All requirements for the billed codes must be supported in documentation. There are no waivers of requirements due to being a telehealth encounter. Documentation compliance should include the method of telehealth delivery, audio or audiovisual; what platform was used, such as Teladoc, Doxy.me or telephone; and locations of the provider and the patient. Of key importance, providers must document that the member consents to receive services via telehealth. Additionally, document any other clinical participants and, if required by the CPT® descriptor, the time spent performing services.
Based on guidelines created by the Department of Health and Human Services,4 the following steps will help you to mitigate your risk of revenue loss due to carrier audits, to bill appropriately for services rendered and to implement appropriate practices to continue retaining the revenue earned. As a result of these reviews, your practice should see increased accuracy in documentation, which will also help ensure that the revenue you are earning is the revenue you will keep (see Figure 5).

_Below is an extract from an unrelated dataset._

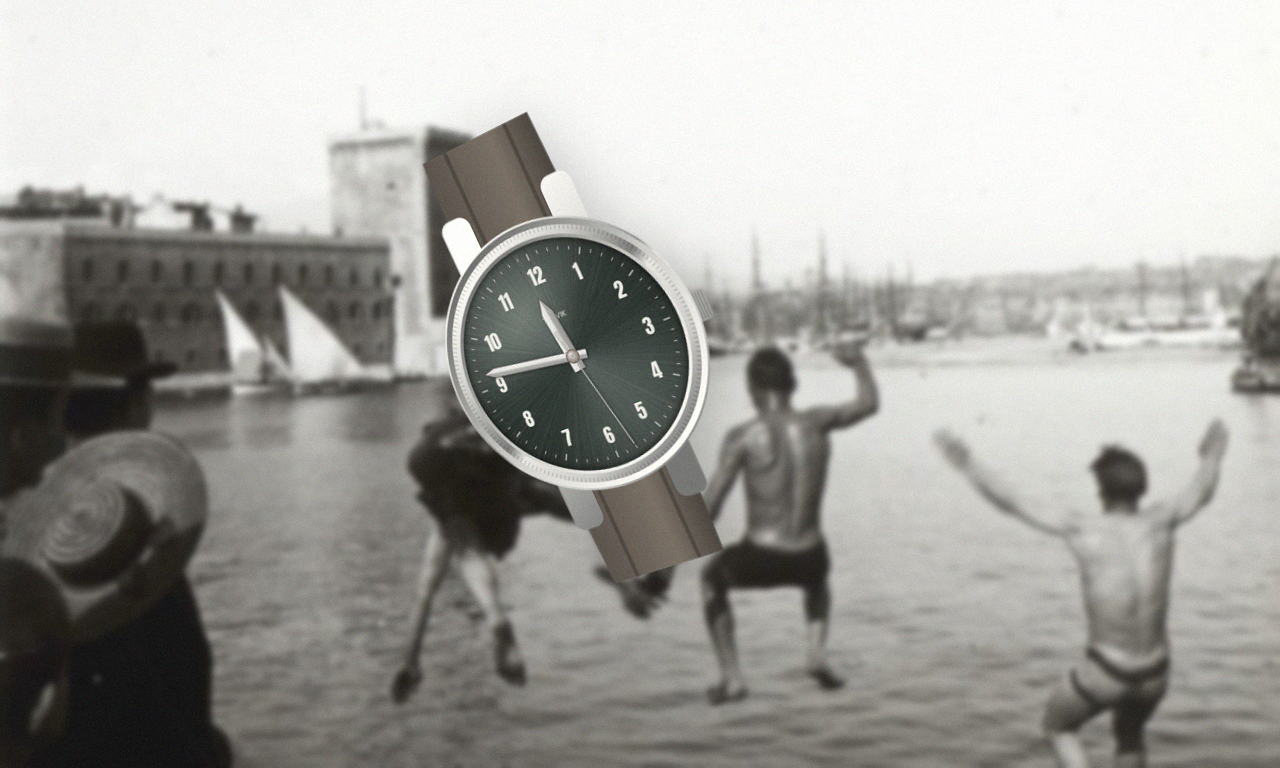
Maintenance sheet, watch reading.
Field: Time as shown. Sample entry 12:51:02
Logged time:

- Identify your practice’s risk areas: In order to address risk areas, first identify the frequently performed at-risk services in your practice. A billing productivity report will identify high volume procedures.
- Understand documentation and carrier criteria: Know the documentation requirements for the procedure or service and the diagnosis. Be very familiar with local and national coverage determinations and the commercial payor medical policies, and know the descriptors and guidelines for the CPT® and ICD-10 codes. Also, be aware of supporting sources such as CPT® Assistant and CPT® errata, which provide additional clarification to code descriptors and appropriate usage.
- Review medical record documentation: Review the medical record documentation and compare the written record to the documentation requirements identified.
- Identify areas of deficiency: Note and track any deficiencies in the medical record in order to both improve clinical documentation as well as objectively identify to carriers the progress made.
- Educate providers and staff: Provide education to providers and staff, at the appropriate level for each group. Both group and individual training have value when working with providers in order to support the providers’ documentation style while incorporating necessary concepts to ensure compliance.
- Create written compliance guidelines for future reference: Create compliant guidelines for future reference, both for current providers and future hires. This will allow for a quick reference source, as well as document the practice’s compliant intentions.
The OIG recommends that physician practices perform periodic audits on providers’ documentation as part of a compliance plan.4 Refer to OIG Compliance Program for Individual and Small Group Physician Practices and review the Steps for Implementing a Voluntary Compliance Program. Note that this program can be a multi-tiered process, with initial development focused on practice risk areas that are problematic such as coding and billing. The OIG advises reviewing claims denials as well as the aforementioned overpayments.
A well-designed compliance program can facilitate reimbursement, reduce billing errors and contribute to insulating the practice from allegations of improper intent should an audit be conducted by government or commercial payers.
In today’s healthcare environment, regulatory requirements can seem overwhelming. In order to allow providers to appropriately focus on patient care, it is imperative to capture all billable revenue and retain the revenue earned. By billing and coding compliantly, we can ensure that hard-earned revenue supports the providers—who care for and support the patients.